The production of NO can be used as a predictor of the inflammatory effects in the disease process. As shown in Figures 4A,B, ethanol significantly increased NO and iNOS production in GES-1 cells in comparison to the C group. In the scFOS treatment group, all three scFOS could correct the significant decrease in iNOS content induced by ethanol. However, 1-Kestose and Nystose administration significantly reduced NO production in comparison with the ethanol-treated group, while there was no significant change in the 1^F-Fructofuranosylnystose-treated group, indicating the potential of scFOS to suppress the inflammatory response.

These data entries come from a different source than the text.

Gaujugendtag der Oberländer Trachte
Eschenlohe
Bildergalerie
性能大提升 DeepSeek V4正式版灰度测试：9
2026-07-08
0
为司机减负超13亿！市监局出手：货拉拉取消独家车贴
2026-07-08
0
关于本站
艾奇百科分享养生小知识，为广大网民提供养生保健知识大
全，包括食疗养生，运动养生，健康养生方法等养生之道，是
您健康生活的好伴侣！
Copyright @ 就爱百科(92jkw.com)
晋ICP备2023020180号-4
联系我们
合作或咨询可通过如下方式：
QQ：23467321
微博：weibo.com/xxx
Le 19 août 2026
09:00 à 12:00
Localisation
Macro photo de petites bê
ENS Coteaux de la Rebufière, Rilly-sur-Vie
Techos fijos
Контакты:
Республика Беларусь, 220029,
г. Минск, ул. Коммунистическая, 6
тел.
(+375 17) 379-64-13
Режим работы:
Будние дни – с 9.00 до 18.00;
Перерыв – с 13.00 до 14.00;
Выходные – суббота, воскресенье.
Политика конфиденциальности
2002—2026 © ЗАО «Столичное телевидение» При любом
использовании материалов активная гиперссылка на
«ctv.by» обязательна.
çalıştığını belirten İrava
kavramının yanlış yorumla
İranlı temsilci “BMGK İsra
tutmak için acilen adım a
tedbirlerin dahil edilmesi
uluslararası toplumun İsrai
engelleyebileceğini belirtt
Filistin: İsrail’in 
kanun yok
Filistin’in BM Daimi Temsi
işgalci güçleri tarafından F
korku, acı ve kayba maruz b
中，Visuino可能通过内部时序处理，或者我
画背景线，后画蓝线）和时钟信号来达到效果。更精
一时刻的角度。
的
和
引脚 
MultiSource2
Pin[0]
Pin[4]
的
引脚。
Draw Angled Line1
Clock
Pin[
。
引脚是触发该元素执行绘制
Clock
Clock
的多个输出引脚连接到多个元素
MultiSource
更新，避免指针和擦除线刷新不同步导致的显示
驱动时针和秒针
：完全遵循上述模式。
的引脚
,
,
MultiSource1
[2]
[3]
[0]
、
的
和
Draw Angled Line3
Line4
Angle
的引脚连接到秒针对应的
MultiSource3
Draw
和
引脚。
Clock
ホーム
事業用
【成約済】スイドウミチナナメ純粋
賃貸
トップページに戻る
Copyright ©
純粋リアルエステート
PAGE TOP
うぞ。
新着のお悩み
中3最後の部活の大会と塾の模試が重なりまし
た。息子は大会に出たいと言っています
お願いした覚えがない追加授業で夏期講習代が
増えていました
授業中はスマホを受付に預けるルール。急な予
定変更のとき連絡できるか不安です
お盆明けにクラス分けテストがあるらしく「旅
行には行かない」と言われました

Proinflammatory cytokines, including TNF-α, IL-1β and IL-6, are crucial mediators in the majority of inflammatory pathologies. Therefore, we further determined the effect of scFOS on the release of TNF-α, IL-1β and IL-6 in ethanol-exposed GES-1 cells. As demonstrated in Figure 4C, ethanol treatment considerably increased TNF-α, IL-1β and IL-6 levels in comparison to the C group, while scFOS administration dramatically decreased these inflammatory factor levels. The above results suggested that scFOS may exert excellent anti-inflammatory effects in ethanol-treated GES-1 cells.

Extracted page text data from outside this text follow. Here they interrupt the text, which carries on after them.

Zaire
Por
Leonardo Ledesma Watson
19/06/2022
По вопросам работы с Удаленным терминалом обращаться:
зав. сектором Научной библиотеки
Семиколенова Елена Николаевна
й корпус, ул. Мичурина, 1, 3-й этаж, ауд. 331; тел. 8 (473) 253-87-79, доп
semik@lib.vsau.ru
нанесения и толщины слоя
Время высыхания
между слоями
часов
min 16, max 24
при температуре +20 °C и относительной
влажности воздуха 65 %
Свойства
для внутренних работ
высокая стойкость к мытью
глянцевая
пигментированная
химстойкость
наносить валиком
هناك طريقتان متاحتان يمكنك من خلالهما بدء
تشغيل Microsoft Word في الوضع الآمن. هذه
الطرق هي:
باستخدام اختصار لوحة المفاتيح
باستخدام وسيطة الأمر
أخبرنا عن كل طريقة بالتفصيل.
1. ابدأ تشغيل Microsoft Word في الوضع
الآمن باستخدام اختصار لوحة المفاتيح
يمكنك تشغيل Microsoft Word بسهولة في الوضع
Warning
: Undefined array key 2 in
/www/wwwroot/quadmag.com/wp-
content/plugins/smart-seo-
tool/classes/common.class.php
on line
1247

Apoptosis can be detected early by observing the change in JC-1’s fluorescence from red to green. The red/green fluorescence ratio of the M group was considerably reduced following ethanol treatment for 2 hours, as seen in Figure 4D. All three scFOS significantly increased the red/green fluorescence ratio in comparison with that in the ethanol-treated GES-1 cells, with 1-Kestose and Nystose exhibiting a better improvement effect than 1^F-Fructofuranosylnystose. JC-1 staining results showed that all scFOS treatment groups could improve ethanol-induced apoptosis in a dose-dependent manner, which was further confirmed by TUNEL analysis. As shown in Figure 4E, the positive staining cells in the M group were significantly elevated than those in the C group and scFOS treatment group.

The NLRP3 signaling pathway is crucial for both apoptosis and the inflammatory response. Western blot analysis showed that ethanol induction increased the expression of NLRP3, apoptosis-associated speck-like adaptor protein (ASC) and cysteinyl aspartate specific proteinase 1 (Caspase-1) (Figure 4F). However, pretreatment with three scFOS significantly inhibited ethanol-induced activation of these proteins, suggesting that scFOS can also prevent ethanol-induced inflammatory response and apoptosis by inhibiting NLRP3 signaling.